(Point tracking data)

┏━━

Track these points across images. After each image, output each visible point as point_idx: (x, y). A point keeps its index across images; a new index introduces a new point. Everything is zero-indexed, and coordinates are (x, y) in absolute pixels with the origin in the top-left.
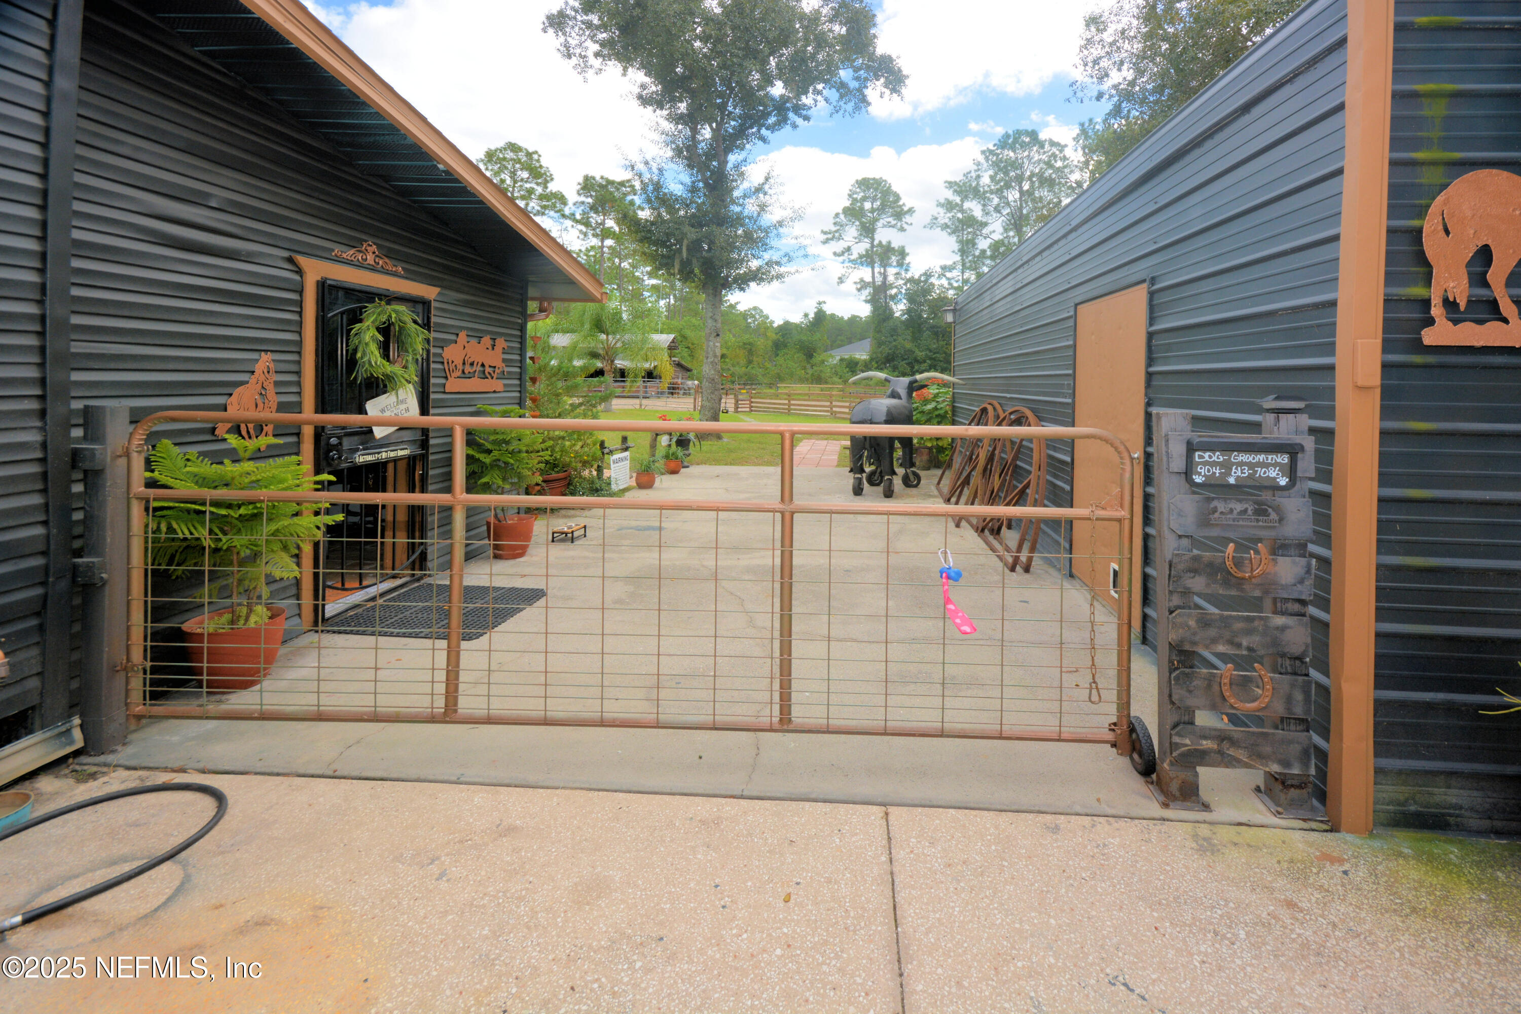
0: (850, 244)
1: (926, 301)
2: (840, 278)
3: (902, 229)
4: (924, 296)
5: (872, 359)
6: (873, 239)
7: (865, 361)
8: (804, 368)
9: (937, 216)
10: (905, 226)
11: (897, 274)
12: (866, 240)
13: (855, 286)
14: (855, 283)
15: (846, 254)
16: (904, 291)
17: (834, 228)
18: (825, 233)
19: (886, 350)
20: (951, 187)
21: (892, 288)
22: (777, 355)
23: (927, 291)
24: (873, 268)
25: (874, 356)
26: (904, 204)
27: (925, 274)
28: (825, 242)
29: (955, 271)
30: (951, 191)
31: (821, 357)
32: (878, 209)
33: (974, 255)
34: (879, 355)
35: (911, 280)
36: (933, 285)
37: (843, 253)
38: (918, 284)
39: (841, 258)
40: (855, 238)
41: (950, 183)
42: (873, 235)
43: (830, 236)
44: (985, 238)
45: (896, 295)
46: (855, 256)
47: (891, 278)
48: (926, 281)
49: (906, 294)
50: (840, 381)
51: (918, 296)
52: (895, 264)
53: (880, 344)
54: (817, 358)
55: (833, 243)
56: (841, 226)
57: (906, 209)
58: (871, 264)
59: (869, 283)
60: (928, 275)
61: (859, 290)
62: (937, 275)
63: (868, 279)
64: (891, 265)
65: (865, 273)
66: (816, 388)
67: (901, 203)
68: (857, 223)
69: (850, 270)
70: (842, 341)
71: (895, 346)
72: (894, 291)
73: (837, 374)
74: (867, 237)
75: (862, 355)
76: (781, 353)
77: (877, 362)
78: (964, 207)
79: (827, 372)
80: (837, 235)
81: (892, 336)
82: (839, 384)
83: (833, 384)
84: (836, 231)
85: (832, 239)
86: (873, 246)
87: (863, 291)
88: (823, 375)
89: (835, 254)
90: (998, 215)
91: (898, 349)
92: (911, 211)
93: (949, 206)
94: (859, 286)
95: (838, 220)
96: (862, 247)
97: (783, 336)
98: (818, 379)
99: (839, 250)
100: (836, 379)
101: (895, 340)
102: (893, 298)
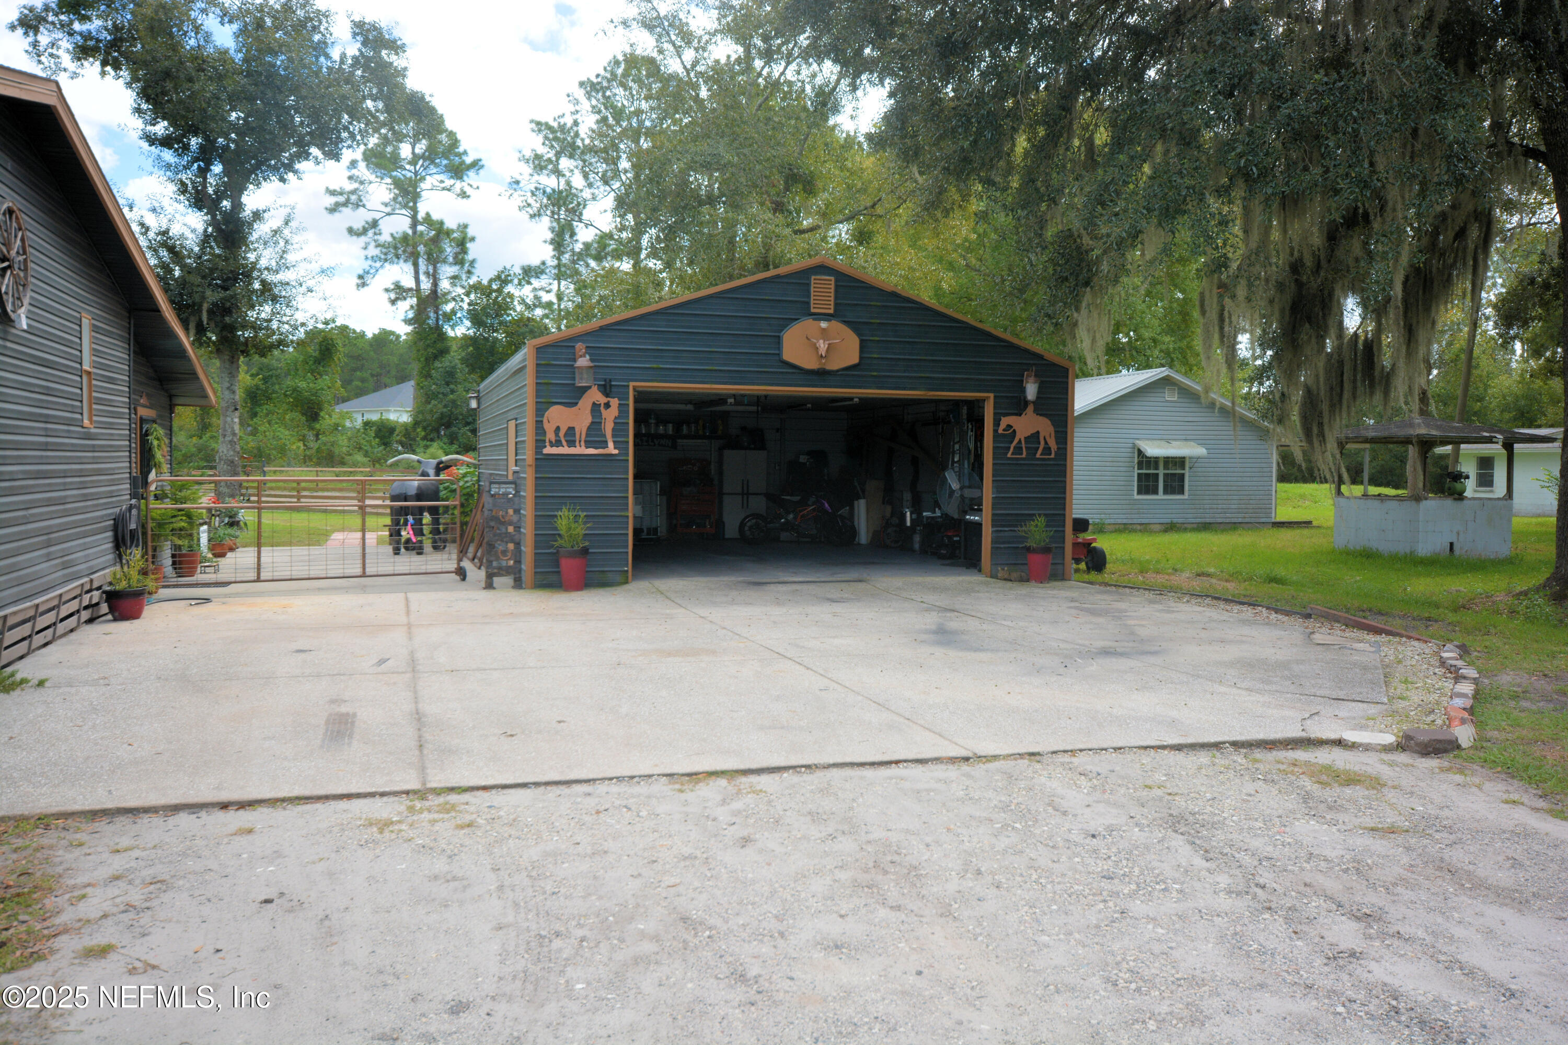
0: (377, 216)
1: (501, 323)
2: (360, 277)
3: (463, 195)
4: (498, 315)
5: (416, 423)
6: (415, 210)
7: (405, 425)
8: (303, 439)
9: (519, 178)
10: (469, 190)
11: (455, 277)
12: (404, 211)
13: (386, 296)
14: (387, 290)
15: (370, 233)
16: (465, 306)
17: (349, 186)
18: (332, 193)
19: (437, 407)
20: (540, 131)
21: (447, 302)
22: (255, 415)
23: (501, 307)
24: (416, 265)
25: (421, 417)
26: (465, 153)
27: (498, 277)
28: (333, 210)
29: (544, 276)
30: (540, 138)
31: (335, 418)
32: (422, 157)
33: (572, 250)
34: (428, 417)
35: (477, 287)
36: (511, 296)
37: (364, 232)
38: (488, 296)
39: (363, 239)
40: (386, 205)
41: (538, 123)
42: (415, 203)
43: (341, 199)
44: (587, 225)
45: (454, 312)
46: (385, 237)
47: (445, 285)
48: (500, 291)
49: (469, 311)
50: (365, 460)
51: (488, 315)
52: (451, 259)
53: (429, 397)
54: (326, 421)
55: (346, 211)
56: (362, 183)
57: (468, 160)
58: (414, 258)
59: (410, 290)
60: (503, 279)
61: (393, 302)
62: (516, 281)
63: (409, 282)
64: (445, 261)
65: (402, 273)
66: (327, 474)
67: (461, 149)
68: (389, 181)
69: (378, 264)
70: (363, 380)
71: (454, 402)
72: (448, 307)
73: (360, 449)
74: (405, 206)
75: (401, 416)
76: (263, 410)
77: (424, 429)
78: (561, 167)
79: (342, 444)
80: (353, 198)
81: (448, 384)
82: (364, 466)
83: (355, 465)
84: (354, 192)
85: (346, 204)
86: (415, 223)
87: (399, 303)
88: (336, 451)
89: (351, 231)
90: (608, 188)
91: (456, 407)
92: (476, 165)
93: (539, 164)
94: (393, 296)
95: (354, 172)
96: (399, 224)
97: (265, 380)
98: (328, 459)
99: (358, 225)
100: (359, 457)
101: (452, 391)
102: (448, 317)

┗━━

--- Problem statement ---
In the answer, the entries must appear exactly as above, without the images.

--- Output ---
Track these points across images. After each image, output each visible point as point_idx: (x, y). A point keeps its index across images; a new index introduces a new point. Everything is zero-indexed, and coordinates are (x, y) in absolute pixels with the origin in the top-left.
0: (850, 244)
1: (926, 301)
2: (840, 278)
3: (902, 229)
4: (924, 296)
5: (872, 359)
6: (873, 239)
7: (865, 361)
8: (804, 368)
9: (937, 216)
10: (905, 226)
11: (897, 274)
12: (866, 240)
13: (855, 286)
14: (855, 283)
15: (846, 254)
16: (904, 291)
17: (834, 228)
18: (825, 233)
19: (886, 350)
20: (951, 187)
21: (892, 288)
22: (777, 355)
23: (927, 291)
24: (873, 268)
25: (874, 356)
26: (904, 204)
27: (925, 274)
28: (825, 242)
29: (955, 271)
30: (951, 191)
31: (821, 357)
32: (878, 209)
33: (974, 255)
34: (879, 355)
35: (911, 280)
36: (933, 285)
37: (843, 253)
38: (918, 284)
39: (841, 258)
40: (855, 238)
41: (950, 183)
42: (873, 235)
43: (830, 236)
44: (985, 238)
45: (896, 295)
46: (855, 256)
47: (891, 278)
48: (926, 281)
49: (906, 294)
50: (840, 381)
51: (918, 296)
52: (895, 264)
53: (880, 344)
54: (817, 358)
55: (833, 243)
56: (841, 226)
57: (906, 209)
58: (871, 264)
59: (869, 283)
60: (928, 275)
61: (859, 290)
62: (937, 275)
63: (868, 279)
64: (891, 265)
65: (865, 273)
66: (816, 388)
67: (901, 203)
68: (857, 223)
69: (850, 270)
70: (842, 341)
71: (895, 346)
72: (894, 291)
73: (837, 374)
74: (867, 237)
75: (862, 355)
76: (781, 353)
77: (877, 362)
78: (964, 207)
79: (827, 372)
80: (837, 235)
81: (892, 336)
82: (839, 384)
83: (833, 384)
84: (836, 231)
85: (832, 239)
86: (873, 246)
87: (863, 291)
88: (823, 375)
89: (835, 254)
90: (998, 215)
91: (898, 349)
92: (911, 211)
93: (949, 206)
94: (859, 286)
95: (838, 220)
96: (862, 247)
97: (783, 336)
98: (818, 379)
99: (839, 250)
100: (836, 379)
101: (895, 340)
102: (893, 298)
0: (377, 216)
1: (501, 323)
2: (360, 277)
3: (463, 195)
4: (498, 315)
5: (416, 423)
6: (415, 210)
7: (405, 425)
8: (303, 439)
9: (519, 178)
10: (469, 190)
11: (455, 277)
12: (404, 211)
13: (386, 296)
14: (387, 290)
15: (370, 233)
16: (465, 306)
17: (349, 186)
18: (332, 193)
19: (437, 407)
20: (540, 131)
21: (447, 302)
22: (255, 415)
23: (501, 307)
24: (416, 265)
25: (421, 417)
26: (465, 153)
27: (498, 277)
28: (333, 210)
29: (544, 276)
30: (540, 138)
31: (335, 418)
32: (422, 157)
33: (572, 250)
34: (428, 417)
35: (477, 287)
36: (511, 296)
37: (364, 232)
38: (488, 296)
39: (363, 239)
40: (386, 205)
41: (538, 123)
42: (415, 203)
43: (341, 199)
44: (587, 225)
45: (454, 312)
46: (385, 237)
47: (445, 285)
48: (500, 291)
49: (469, 311)
50: (365, 460)
51: (488, 315)
52: (451, 259)
53: (429, 397)
54: (326, 421)
55: (346, 211)
56: (362, 183)
57: (468, 160)
58: (414, 258)
59: (410, 290)
60: (503, 279)
61: (393, 302)
62: (516, 281)
63: (409, 282)
64: (445, 261)
65: (402, 273)
66: (327, 474)
67: (461, 149)
68: (389, 181)
69: (378, 264)
70: (363, 380)
71: (454, 402)
72: (448, 307)
73: (360, 449)
74: (405, 206)
75: (401, 416)
76: (263, 410)
77: (424, 429)
78: (561, 167)
79: (342, 444)
80: (353, 198)
81: (448, 384)
82: (364, 466)
83: (355, 465)
84: (354, 192)
85: (346, 204)
86: (415, 223)
87: (399, 303)
88: (336, 451)
89: (351, 231)
90: (608, 188)
91: (456, 407)
92: (476, 165)
93: (539, 164)
94: (393, 296)
95: (354, 172)
96: (399, 224)
97: (265, 380)
98: (328, 459)
99: (358, 225)
100: (359, 457)
101: (452, 391)
102: (448, 317)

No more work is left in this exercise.